Like locations on Little Cayman, the Cayman Brac offers spectacular dives on the walls of the vast abyss. One of these microlocation is Anchor Wall, where a huge admiralty anchor is literally grown into a gap in the coral reef. Anchor is about two hundred years old, so the corals over time “captured” it in the structure of the reef. Right next to the anchor is very interesting crag like vertical tunnel, which splits into two directions as it goes into the deep. This is a bit deeper dive since the end of the tunnel is at almost forty meters. It should be noted that this kind of dive in the Caymans are generally very rare, so in most diving centers it is considered extreme, and it takes experience and advanced diving categories. But translated into “our” diving terms, this is just one of the usual dive (of course, we mean the depth).

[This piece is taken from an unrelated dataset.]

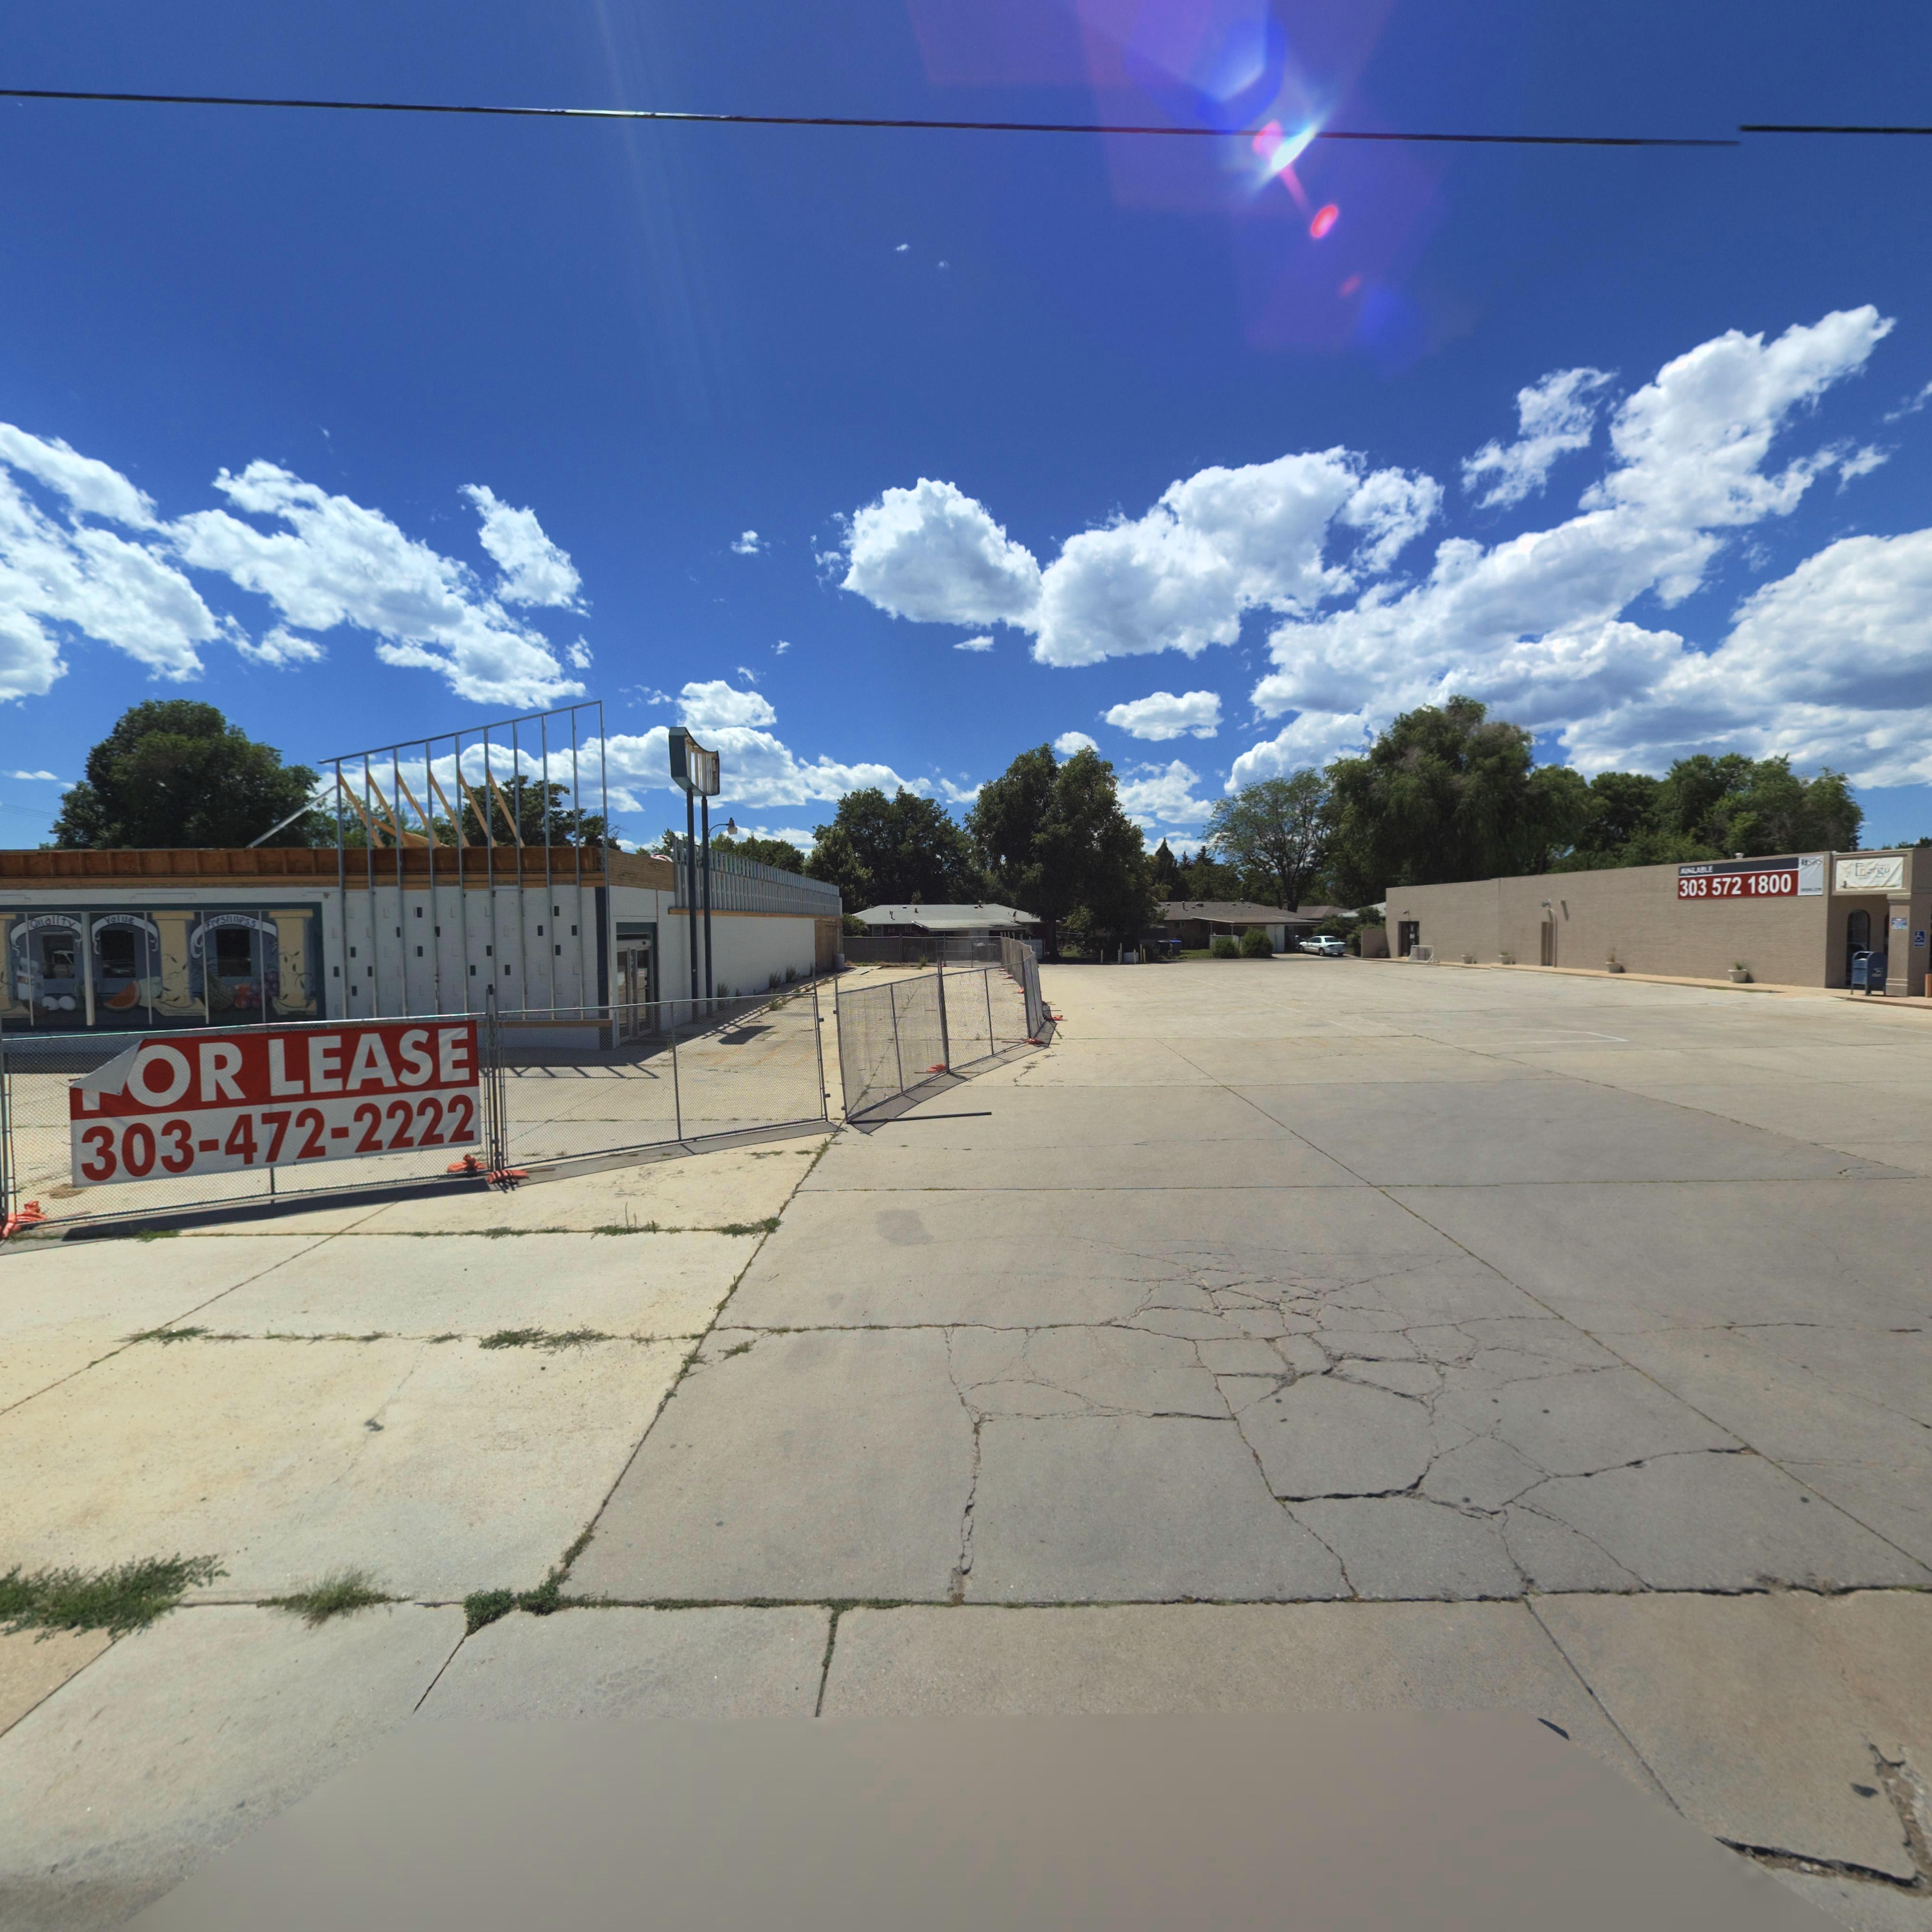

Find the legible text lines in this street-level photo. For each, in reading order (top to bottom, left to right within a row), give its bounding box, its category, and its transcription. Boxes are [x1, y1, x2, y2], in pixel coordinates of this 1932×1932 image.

[1855, 862, 1892, 878] BusinessName: Energy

Sharks, turtles and rays will fulfill the beauty of this extraordinary dive.


If you’re already on Cayman Brac, it really would be a shame to miss the interesting scuba dive on the “Tibbetts”. The wreck today bears Americanized name in honor of one of the oldest native divers, but in reality it is rejected Russian warship redeemed by Caymans, the frigate which was deliberately flooded in 1996. It lies on the twenty meters of depth available to everyone, with the deepest point at thirty meters and shallowest parts reaching up to 6 meters below the surface. An impressive length of about one hundred meters makes it ideal for “full day” trip, with at least two dives. On board are still turrets with cannons, and particularly interesting is observatory in the most shallow part. Unfortunately, after the devastating hurricanes in 2004 the force of nature broke the ship in two halfs so now it is frequent situation with two independent divings. At several points, it can be relatively easy to enter in the interior of the ship, where you will most likely encounter two huge groupers that were domesticated in the shade of the deck. Although the wreck is still missing any significant growth of corals, you’ll surely encounter the occasional schools of smaller fishes, lobsters and moray eels.